Zapracowali się na śmierć
34 praktykantów zatrudnionych przez władze japońskie w ramach programów szkoleniowych zmarło w ubiegłym roku w wyniku przepracowania lub wypadku przy pracy.
Jest to rekordowa liczba ofiar śmiertelnych od początku trwania japońskich programów szkoleniowych.
Młodzi ludzie, zatrudnieni w ramach rządowych programów pomocy, zmarli w Japonii na choroby mózgu i serca. Ich obrońcy utrzymują, że śmierć spowodowało wyczepranie w wyniku ciężkiej pracy.
Rząd w Tokio przyjmuje co roku ponad 170 tys. praktykantów pochodzących głównie ze wschodzących krajów azjatyckich. Praktykanci przyjmowani są w ramach programów szkolenia kadr.

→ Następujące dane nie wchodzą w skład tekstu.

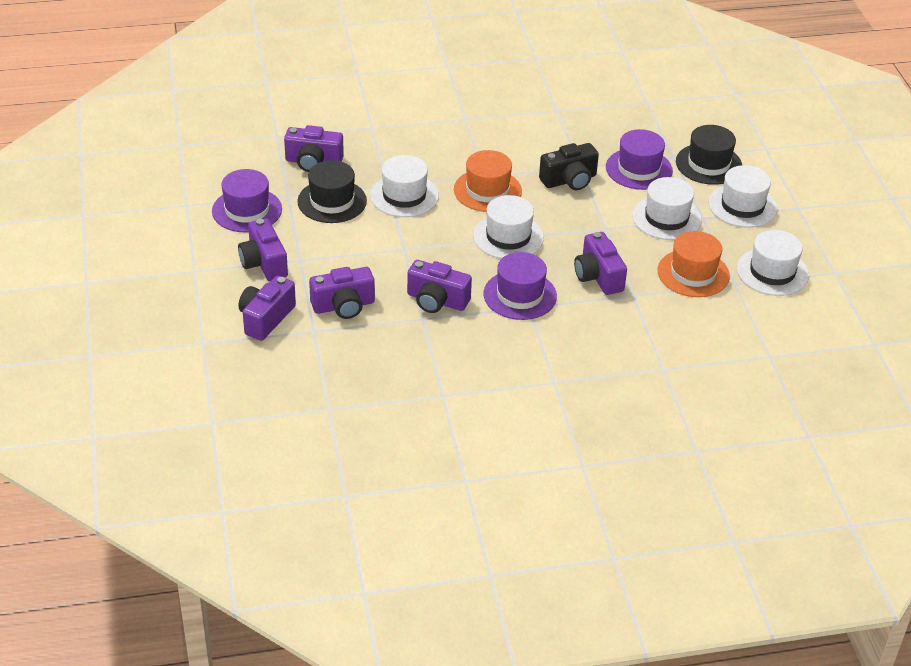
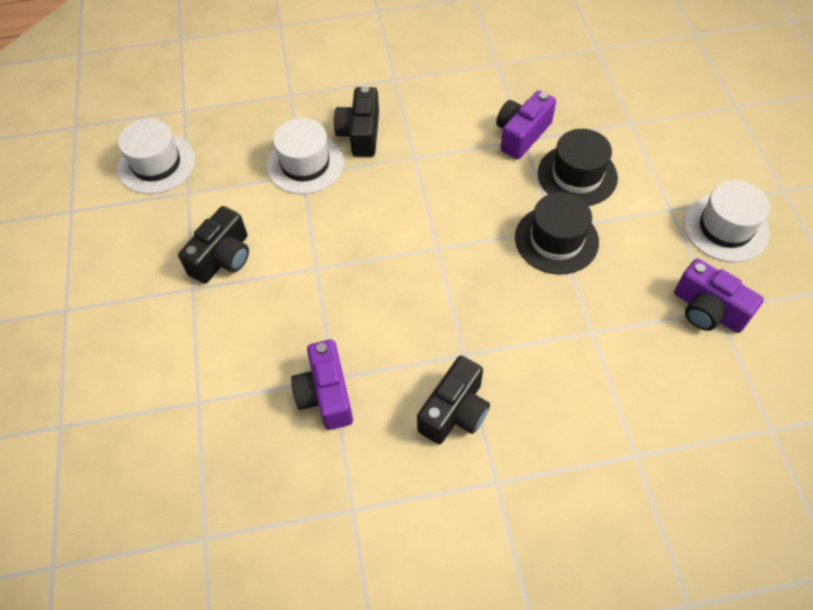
black camera: [539,143,599,190] = 1 -> [178,206,249,284] [334,86,379,157] [417,356,490,444] = 3
orange hat: [454,150,522,212] [657,231,730,297] = 2 -> none = 0
purple camera: [238,218,288,281] [239,276,296,341] [284,125,344,172] [309,267,375,319] [407,260,472,313] [574,232,627,295] = 6 -> [291,339,353,430] [496,90,556,159] [674,259,764,333] = 3
purple hat: [212,169,282,232] [483,252,557,320] [606,129,673,190] = 3 -> none = 0
white hat: [370,155,439,217] [473,195,544,259] [632,177,702,240] [709,165,777,228] [737,230,809,296] = 5 -> [117,118,195,194] [266,118,344,194] [683,180,770,262] = 3

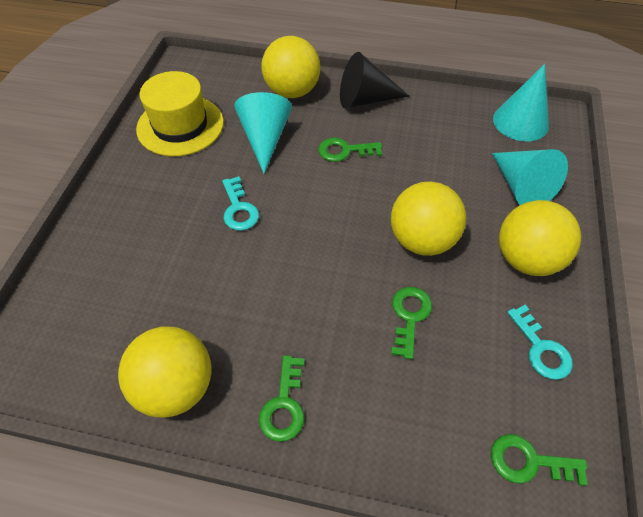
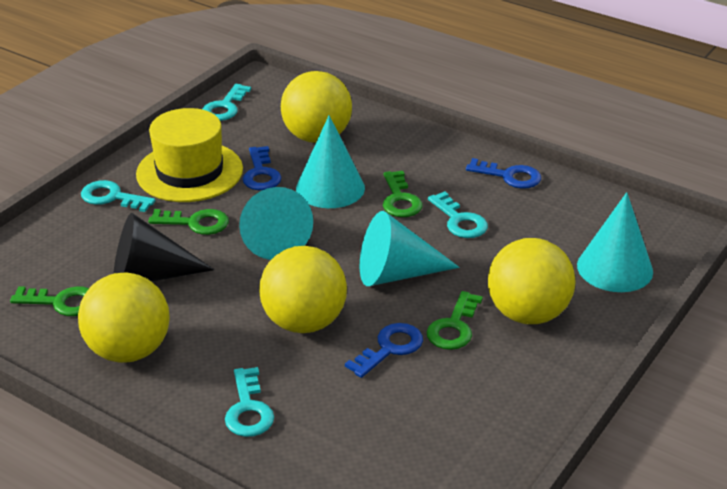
blue key: none = 0 -> [243,146,281,190] [345,323,423,378] [466,158,541,189] = 3
turquoise cone: [234,92,292,174] [492,149,568,205] [493,64,549,141] = 3 -> [239,187,313,260] [296,115,365,208] [360,211,460,286] [577,192,653,292] = 4
turquoise key: [222,176,259,231] [507,305,573,380] = 2 -> [81,180,155,212] [202,84,251,121] [225,367,274,437] [428,191,488,238] = 4

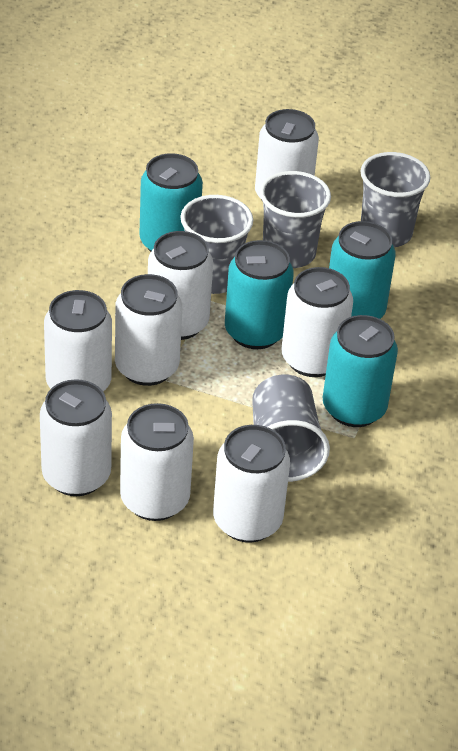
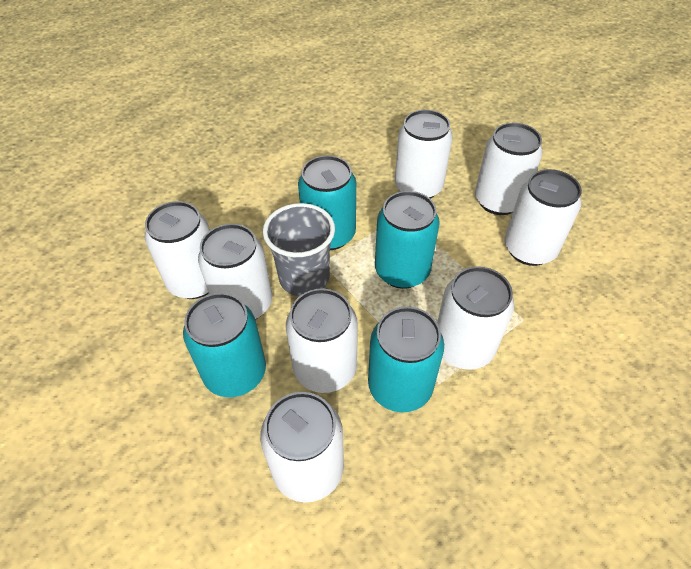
grey cup: [180,195,253,294] [252,375,330,482] [260,171,331,268] [361,152,431,247] = 4 -> [263,203,335,296] = 1

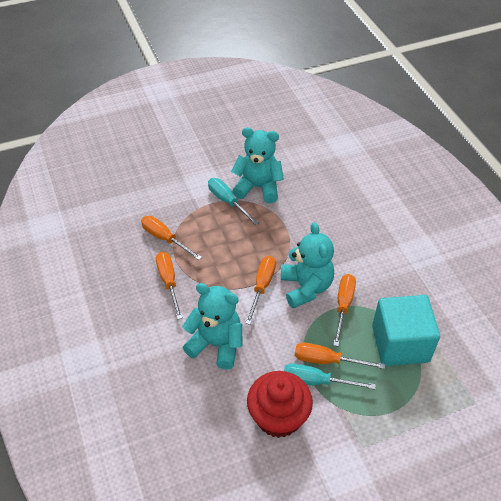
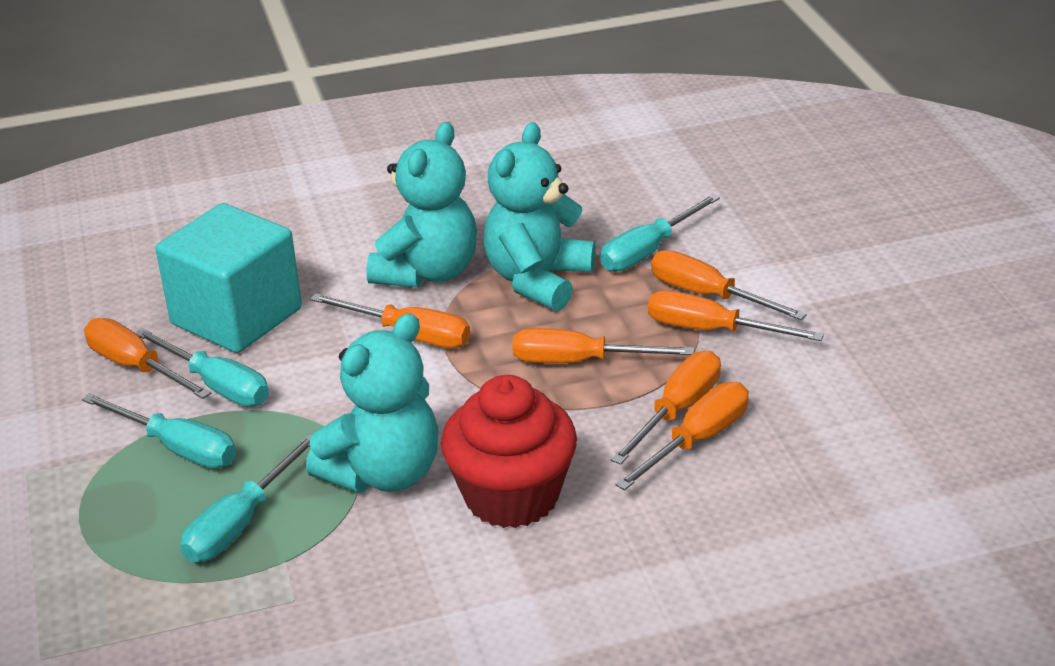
orange screwdriver: [141,216,202,260] [156,252,183,319] [245,256,276,325] [295,343,385,369] [333,274,356,346] = 5 -> [84,318,211,399] [310,293,470,348] [513,328,694,363] [611,351,721,465] [615,382,749,490] [648,290,824,341] [651,250,807,320] = 7
turquoise screwdriver: [208,178,259,225] [284,363,376,389] = 2 -> [82,393,236,468] [135,328,269,407] [180,434,312,562] [600,194,720,272] = 4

Skarżą się jednak, że w rzeczywistości zatrudniani są do ciężkich, nisko opłacanych prac w małych i średnich przedsiębiorstwach japońskich.
Prawnicy, którzy stają w obronie praktykantów zarzucają rządowi w Tokio, że dostacza rodzimym przedsiębiorcom taniej siły roboczej.
Trzej Chińczycy ujawnili ponadto, że zmuszani byli do pracowania 130 godzin poza czasem pracy i mieszkali w kontenerach bez toalety.